▶ **WHAT TO WORK ON**
Once "exposure_s: 1/160" turns up in a line below, reproduce that line and those after it exactly, stopping after the line with "focal_mm: 5.7"; leave pictures out.

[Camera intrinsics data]
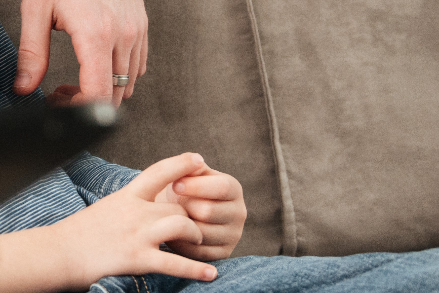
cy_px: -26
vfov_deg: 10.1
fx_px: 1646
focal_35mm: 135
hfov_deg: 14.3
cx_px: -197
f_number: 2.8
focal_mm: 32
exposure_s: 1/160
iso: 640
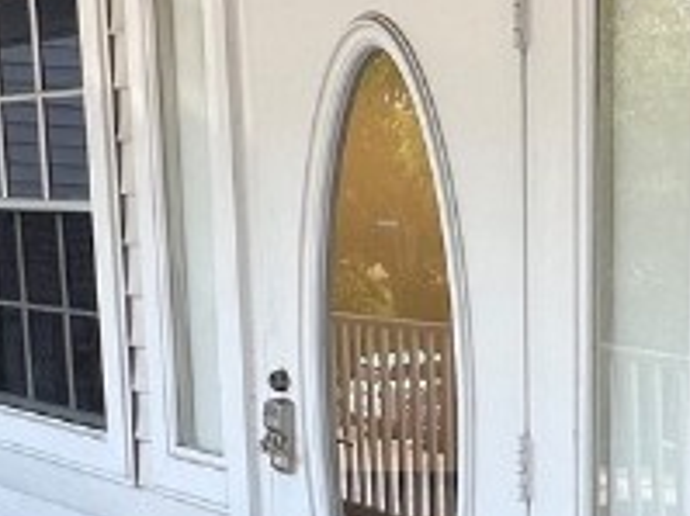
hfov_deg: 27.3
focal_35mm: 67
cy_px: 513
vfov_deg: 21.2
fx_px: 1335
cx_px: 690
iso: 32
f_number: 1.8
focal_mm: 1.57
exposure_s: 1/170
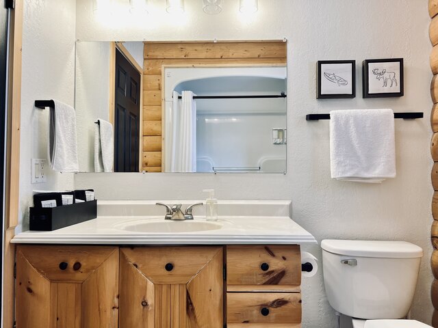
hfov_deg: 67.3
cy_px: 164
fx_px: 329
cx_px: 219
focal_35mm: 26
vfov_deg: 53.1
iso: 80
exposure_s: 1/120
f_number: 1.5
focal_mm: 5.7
==
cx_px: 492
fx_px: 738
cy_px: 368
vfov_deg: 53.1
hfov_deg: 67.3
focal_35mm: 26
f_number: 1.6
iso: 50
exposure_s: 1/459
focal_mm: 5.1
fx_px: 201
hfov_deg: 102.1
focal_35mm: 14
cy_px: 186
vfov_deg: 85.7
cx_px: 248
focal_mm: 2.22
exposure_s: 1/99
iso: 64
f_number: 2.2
---
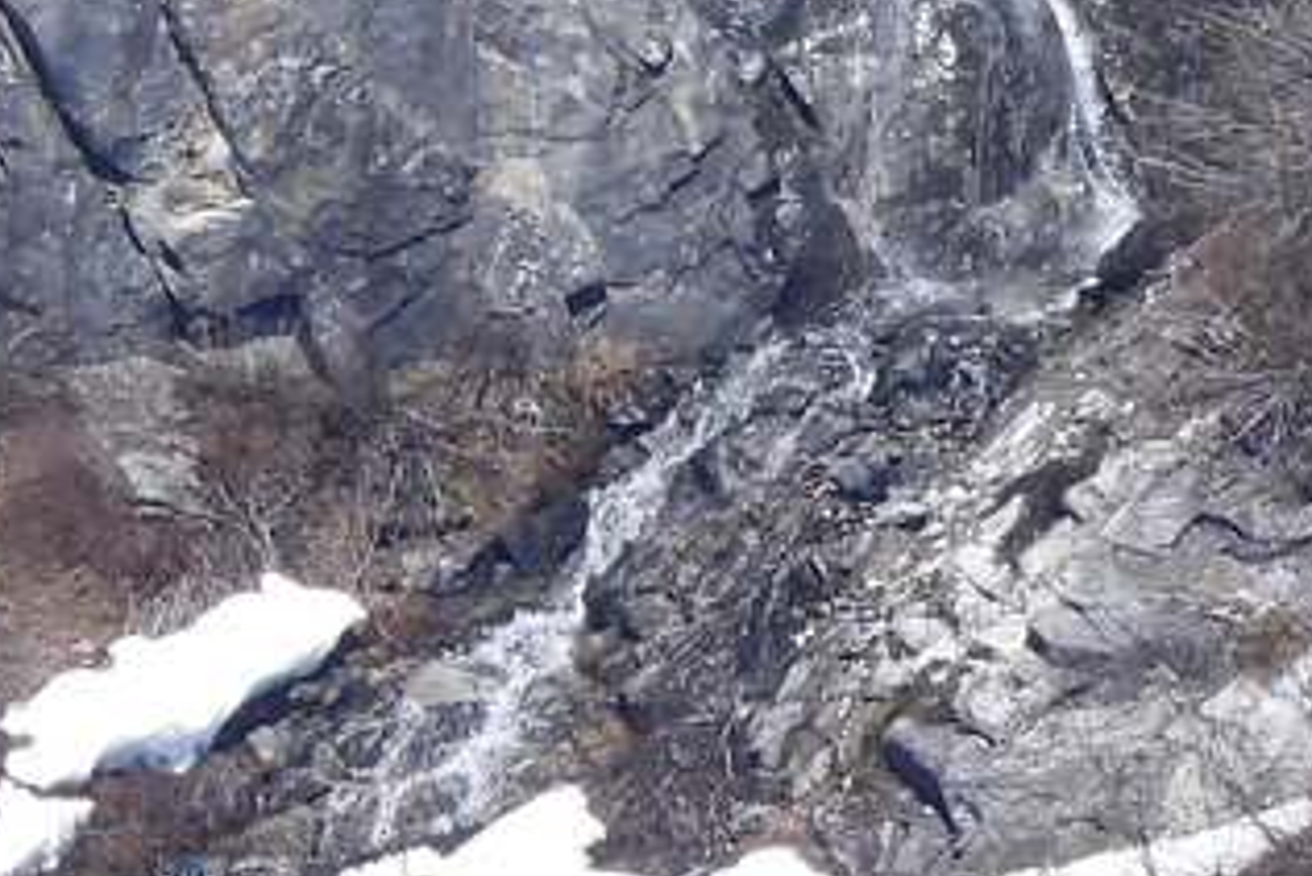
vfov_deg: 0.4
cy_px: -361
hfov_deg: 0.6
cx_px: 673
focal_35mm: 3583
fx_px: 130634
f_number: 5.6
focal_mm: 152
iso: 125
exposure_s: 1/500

▶ **WRITTEN ANSWER**
exposure_s: 1/160
iso: 640
hfov_deg: 27.3
focal_35mm: 67
cy_px: 513
vfov_deg: 21.2
fx_px: 1335
cx_px: 690
iso: 32
f_number: 1.8
focal_mm: 1.57
exposure_s: 1/170
hfov_deg: 67.3
cy_px: 164
fx_px: 329
cx_px: 219
focal_35mm: 26
vfov_deg: 53.1
iso: 80
exposure_s: 1/120
f_number: 1.5
focal_mm: 5.7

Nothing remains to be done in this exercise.